There is a lot I do not know. Physics, for one. Macro-economics is another. (I am one of the few real estate bloggers that will tell you that, I’ll bet.) But I do know my checkbook. I know the hurt I see families going through with their struggling in this economy. I know real estate agents and mortgage officers around the country that have disappeared and I have no idea where they are or how they are doing.
I know Kansas City is suffering but not nearly to the extent of so many other cities and their economies. And I know that the whole Freddie/Fannie thing is causing indecision with people that really should not be indecisive at this moment.
This post is not put out for the marginal buyers of real estate investment property. In this economy if you do not have proper reserves and a proper down payment you need to conserve liquid assets until you do.

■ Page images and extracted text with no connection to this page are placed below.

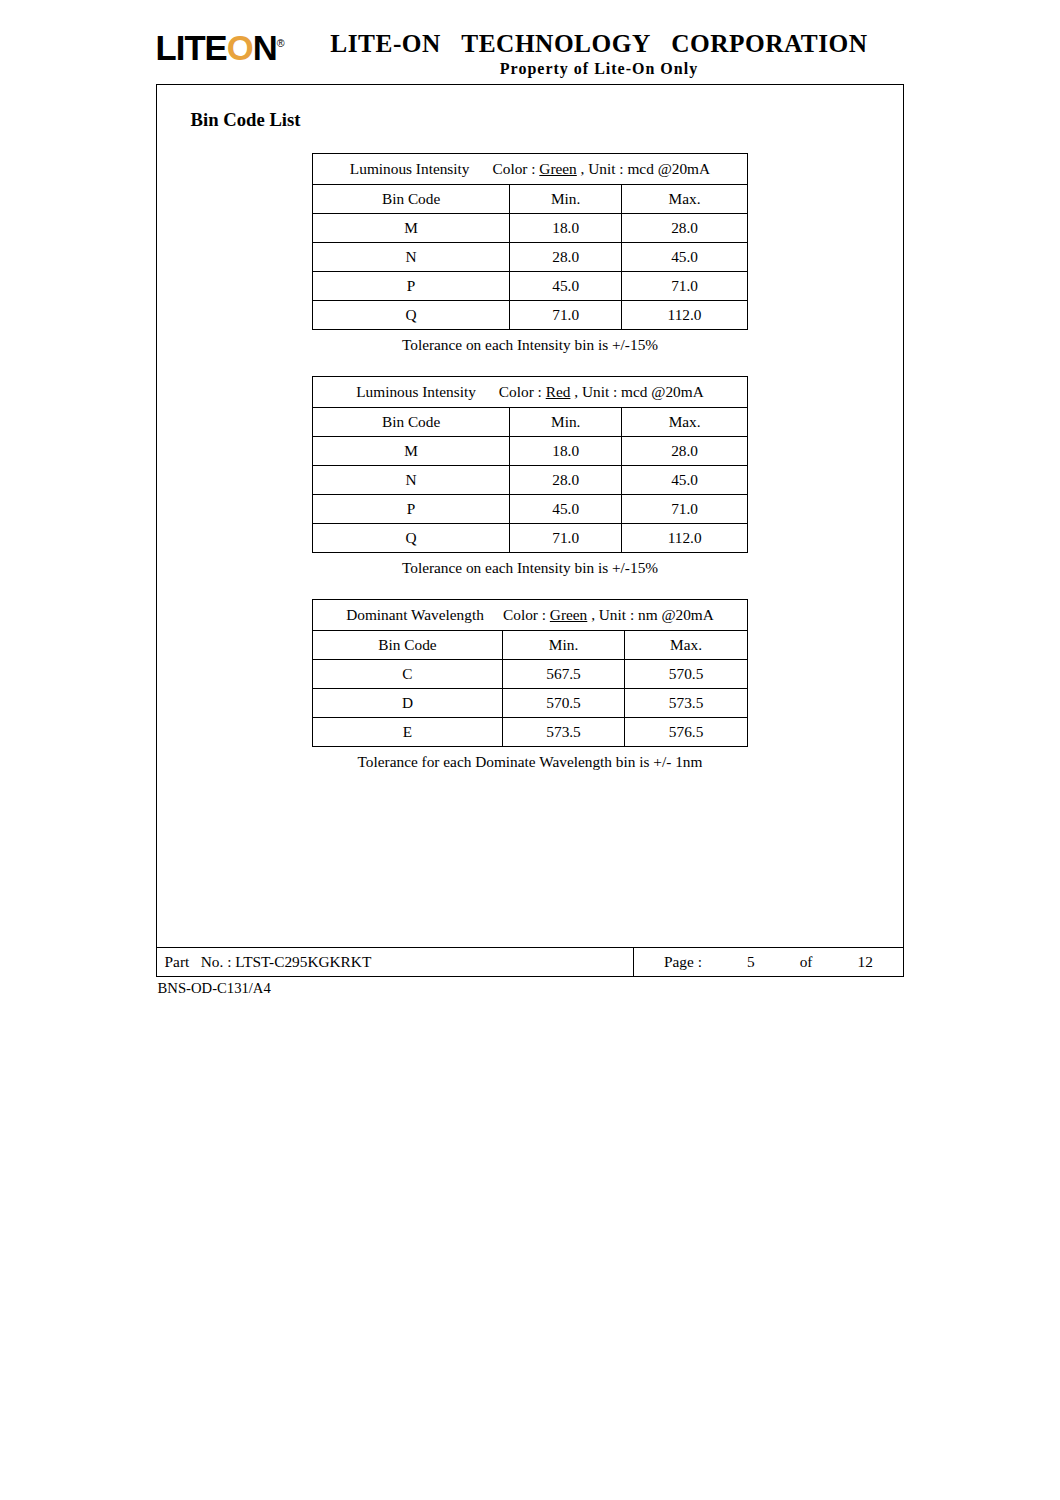LITEON®
LITE-ON TECHNOLOGY CORPORATION
Property of Lite-On Only
Bin Code List
| Luminous Intensity Color : Green , Unit : mcd @20mA |
| Bin Code | Min. | Max. |
| M | 18.0 | 28.0 |
| N | 28.0 | 45.0 |
| P | 45.0 | 71.0 |
| Q | 71.0 | 112.0 |
Tolerance on each Intensity bin is +/-15%
| Luminous Intensity Color : Red , Unit : mcd @20mA |
| Bin Code | Min. | Max. |
| M | 18.0 | 28.0 |
| N | 28.0 | 45.0 |
| P | 45.0 | 71.0 |
| Q | 71.0 | 112.0 |
Tolerance on each Intensity bin is +/-15%
| Dominant Wavelength Color : Green , Unit : nm @20mA |
| Bin Code | Min. | Max. |
| C | 567.5 | 570.5 |
| D | 570.5 | 573.5 |
| E | 573.5 | 576.5 |
Tolerance for each Dominate Wavelength bin is +/- 1nm
Part No. : LTST-C295KGKRKT
Page : 5 of 12
BNS-OD-C131/A4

Do not gamble on appreciation or quick re-sales.
This post is addressed to those of you I’ve spoken with in the last 30-60 days sitting on the sidelines with heavy assets. You know who you are. $80,000 to invest. $100,000 to invest. $120,000 to invest. Plus reserves in retirement accounts and great equity in your primary homes. You should be in this real estate market.
To some of you I’ve mathematically shown you how you will benefit. Even IF Kansas City suffered a 10% down fall over the next year or two you would still come out ahead, way ahead, in any 8-10 year scenario. And I cannot think of a time ever that Kansas City has suffered that kind of decline. And I really don’t imagine it happening now in the areas I would invest in real estate in Kansas City. Market fundamentals should tell you the same thing.